(Indoor and outdoor scene photos)
□ □ □ □ □

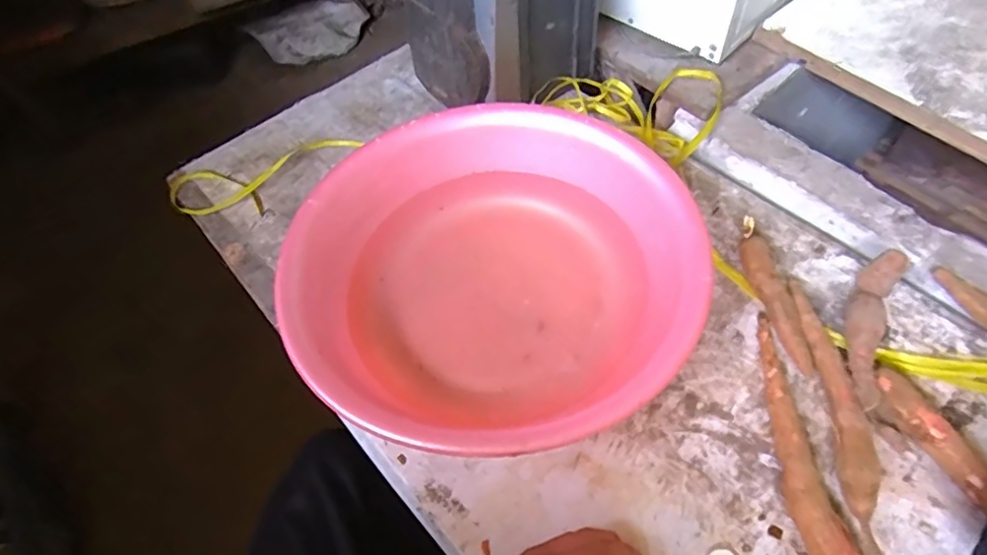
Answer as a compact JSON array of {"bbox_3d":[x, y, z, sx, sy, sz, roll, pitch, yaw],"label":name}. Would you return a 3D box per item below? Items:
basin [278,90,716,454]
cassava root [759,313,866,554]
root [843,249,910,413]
[{"bbox_3d":[-0.003,-0.013,0.604,0.413,0.113,0.381,-2,57,3],"label":"basin"},{"bbox_3d":[0.281,0.164,0.511,0.046,0.034,0.294,-5,57,1],"label":"cassava root"},{"bbox_3d":[0.387,0.054,0.580,0.040,0.041,0.189,26,63,20],"label":"root"}]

□ □ □ □ □

§ **Task instructions**
What comes back should match the records exactly, minus any pictures.

§ **Exercise result**
Answer as a compact JSON array of {"bbox_3d":[x, y, z, sx, sy, sz, roll, pitch, yaw],"label":name}. Would you return a 3D box per item below? Items:
basin [278,90,716,454]
cassava root [759,313,866,554]
root [843,249,910,413]
[{"bbox_3d":[-0.003,-0.013,0.604,0.413,0.113,0.381,-2,57,3],"label":"basin"},{"bbox_3d":[0.281,0.164,0.511,0.046,0.034,0.294,-5,57,1],"label":"cassava root"},{"bbox_3d":[0.387,0.054,0.580,0.040,0.041,0.189,26,63,20],"label":"root"}]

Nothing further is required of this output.